→ **TASK TO CARRY OUT**: Answer with a single number stating how many lines of the entries below include the string "source".
⁂
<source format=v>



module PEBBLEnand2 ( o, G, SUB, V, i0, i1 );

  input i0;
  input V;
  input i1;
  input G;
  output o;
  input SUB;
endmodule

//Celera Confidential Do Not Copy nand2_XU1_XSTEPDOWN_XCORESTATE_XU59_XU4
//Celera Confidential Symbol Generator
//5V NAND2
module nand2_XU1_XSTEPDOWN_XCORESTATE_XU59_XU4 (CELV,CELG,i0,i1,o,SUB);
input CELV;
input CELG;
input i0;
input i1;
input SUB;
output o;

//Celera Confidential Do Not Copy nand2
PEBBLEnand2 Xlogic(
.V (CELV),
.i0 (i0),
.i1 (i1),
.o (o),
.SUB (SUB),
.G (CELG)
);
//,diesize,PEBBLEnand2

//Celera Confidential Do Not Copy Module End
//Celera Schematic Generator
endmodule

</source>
⁂
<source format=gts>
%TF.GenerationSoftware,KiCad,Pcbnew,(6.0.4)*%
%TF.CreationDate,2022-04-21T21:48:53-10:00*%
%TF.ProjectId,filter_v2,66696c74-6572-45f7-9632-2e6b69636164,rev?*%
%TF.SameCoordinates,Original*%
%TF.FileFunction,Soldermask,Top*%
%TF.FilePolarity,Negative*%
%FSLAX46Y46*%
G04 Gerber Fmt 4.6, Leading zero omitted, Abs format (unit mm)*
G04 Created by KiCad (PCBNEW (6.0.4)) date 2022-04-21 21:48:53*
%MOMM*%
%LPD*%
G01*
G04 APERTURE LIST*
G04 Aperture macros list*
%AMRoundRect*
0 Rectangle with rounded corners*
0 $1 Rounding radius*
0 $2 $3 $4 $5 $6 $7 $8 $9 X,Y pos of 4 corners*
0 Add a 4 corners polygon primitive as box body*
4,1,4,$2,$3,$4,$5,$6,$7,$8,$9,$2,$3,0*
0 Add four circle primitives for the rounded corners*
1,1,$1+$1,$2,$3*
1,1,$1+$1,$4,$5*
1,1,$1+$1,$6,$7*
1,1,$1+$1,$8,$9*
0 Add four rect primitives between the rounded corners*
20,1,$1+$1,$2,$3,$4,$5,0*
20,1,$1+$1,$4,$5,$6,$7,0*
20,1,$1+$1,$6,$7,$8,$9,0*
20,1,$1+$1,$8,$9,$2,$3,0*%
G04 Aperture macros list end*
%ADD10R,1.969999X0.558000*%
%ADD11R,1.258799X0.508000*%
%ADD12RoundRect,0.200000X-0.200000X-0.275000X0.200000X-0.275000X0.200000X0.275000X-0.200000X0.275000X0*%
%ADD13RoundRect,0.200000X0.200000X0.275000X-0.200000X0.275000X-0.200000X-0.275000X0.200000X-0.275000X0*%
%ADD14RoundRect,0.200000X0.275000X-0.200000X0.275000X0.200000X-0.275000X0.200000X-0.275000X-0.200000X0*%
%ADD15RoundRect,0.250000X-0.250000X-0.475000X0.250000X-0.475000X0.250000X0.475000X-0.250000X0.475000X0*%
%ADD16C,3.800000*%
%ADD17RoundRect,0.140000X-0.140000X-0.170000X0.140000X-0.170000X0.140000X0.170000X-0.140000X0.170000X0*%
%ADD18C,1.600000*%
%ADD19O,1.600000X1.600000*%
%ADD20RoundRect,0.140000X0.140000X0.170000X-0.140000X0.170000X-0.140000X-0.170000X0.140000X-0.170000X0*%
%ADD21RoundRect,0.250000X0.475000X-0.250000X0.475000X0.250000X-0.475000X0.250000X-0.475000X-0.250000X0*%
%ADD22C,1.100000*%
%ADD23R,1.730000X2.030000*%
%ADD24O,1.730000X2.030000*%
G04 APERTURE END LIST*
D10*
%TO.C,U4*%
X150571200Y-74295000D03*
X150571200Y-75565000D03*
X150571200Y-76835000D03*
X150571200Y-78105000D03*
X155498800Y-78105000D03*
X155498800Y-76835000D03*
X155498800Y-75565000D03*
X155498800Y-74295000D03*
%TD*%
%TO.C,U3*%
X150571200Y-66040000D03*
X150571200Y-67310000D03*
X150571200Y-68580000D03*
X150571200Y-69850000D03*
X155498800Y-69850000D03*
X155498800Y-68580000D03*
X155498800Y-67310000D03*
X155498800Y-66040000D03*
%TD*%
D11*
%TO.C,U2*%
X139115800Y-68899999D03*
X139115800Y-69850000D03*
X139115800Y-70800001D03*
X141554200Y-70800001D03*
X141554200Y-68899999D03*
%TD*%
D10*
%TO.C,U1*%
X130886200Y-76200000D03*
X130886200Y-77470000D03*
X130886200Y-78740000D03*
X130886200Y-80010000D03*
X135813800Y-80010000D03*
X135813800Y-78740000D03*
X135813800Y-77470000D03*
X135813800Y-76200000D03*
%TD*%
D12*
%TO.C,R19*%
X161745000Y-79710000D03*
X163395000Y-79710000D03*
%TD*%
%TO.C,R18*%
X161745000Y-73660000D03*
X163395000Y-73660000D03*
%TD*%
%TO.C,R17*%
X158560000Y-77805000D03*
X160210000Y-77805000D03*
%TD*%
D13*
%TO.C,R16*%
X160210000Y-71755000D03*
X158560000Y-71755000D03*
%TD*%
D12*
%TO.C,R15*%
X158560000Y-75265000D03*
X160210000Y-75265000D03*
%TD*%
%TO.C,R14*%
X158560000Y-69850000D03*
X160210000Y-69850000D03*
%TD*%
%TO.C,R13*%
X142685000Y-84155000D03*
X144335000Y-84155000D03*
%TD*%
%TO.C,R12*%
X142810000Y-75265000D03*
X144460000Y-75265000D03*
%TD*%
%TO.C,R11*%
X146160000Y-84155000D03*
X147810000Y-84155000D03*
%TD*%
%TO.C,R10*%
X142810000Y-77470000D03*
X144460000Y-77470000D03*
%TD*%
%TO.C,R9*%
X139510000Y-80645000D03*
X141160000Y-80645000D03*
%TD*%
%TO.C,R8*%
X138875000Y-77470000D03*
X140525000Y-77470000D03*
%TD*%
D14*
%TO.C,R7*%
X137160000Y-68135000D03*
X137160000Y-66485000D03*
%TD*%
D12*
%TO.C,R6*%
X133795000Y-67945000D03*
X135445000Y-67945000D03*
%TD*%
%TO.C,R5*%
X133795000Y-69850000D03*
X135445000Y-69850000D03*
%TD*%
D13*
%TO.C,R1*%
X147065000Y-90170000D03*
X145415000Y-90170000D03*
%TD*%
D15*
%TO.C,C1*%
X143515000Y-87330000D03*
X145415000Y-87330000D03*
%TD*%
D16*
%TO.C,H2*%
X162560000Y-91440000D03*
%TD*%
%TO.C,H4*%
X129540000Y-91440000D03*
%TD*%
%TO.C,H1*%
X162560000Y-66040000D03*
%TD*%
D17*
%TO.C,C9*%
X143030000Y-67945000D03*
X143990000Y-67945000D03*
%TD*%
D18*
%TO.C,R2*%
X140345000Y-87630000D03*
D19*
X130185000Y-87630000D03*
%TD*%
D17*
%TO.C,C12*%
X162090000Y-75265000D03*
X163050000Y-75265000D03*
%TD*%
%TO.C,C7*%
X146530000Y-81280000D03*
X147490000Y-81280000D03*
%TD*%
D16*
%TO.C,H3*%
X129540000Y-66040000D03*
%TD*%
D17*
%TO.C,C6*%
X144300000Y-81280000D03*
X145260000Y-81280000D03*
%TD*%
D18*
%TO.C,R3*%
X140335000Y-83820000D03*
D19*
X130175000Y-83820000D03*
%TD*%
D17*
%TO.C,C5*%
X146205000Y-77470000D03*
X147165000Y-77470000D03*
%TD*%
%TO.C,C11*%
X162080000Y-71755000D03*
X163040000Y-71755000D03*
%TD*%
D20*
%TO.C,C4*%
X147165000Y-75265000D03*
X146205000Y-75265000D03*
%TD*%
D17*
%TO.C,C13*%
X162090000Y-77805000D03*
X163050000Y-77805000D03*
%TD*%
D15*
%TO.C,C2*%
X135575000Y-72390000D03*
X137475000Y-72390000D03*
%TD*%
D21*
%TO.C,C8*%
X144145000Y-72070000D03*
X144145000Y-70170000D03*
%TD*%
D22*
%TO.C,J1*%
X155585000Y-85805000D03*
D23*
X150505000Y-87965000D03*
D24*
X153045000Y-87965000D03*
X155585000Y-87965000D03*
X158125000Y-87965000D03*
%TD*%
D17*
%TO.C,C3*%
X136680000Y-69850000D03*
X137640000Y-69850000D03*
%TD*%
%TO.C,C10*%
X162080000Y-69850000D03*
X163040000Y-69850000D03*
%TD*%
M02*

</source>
⁂
→ **SOLUTION TO THE EXERCISE**: 4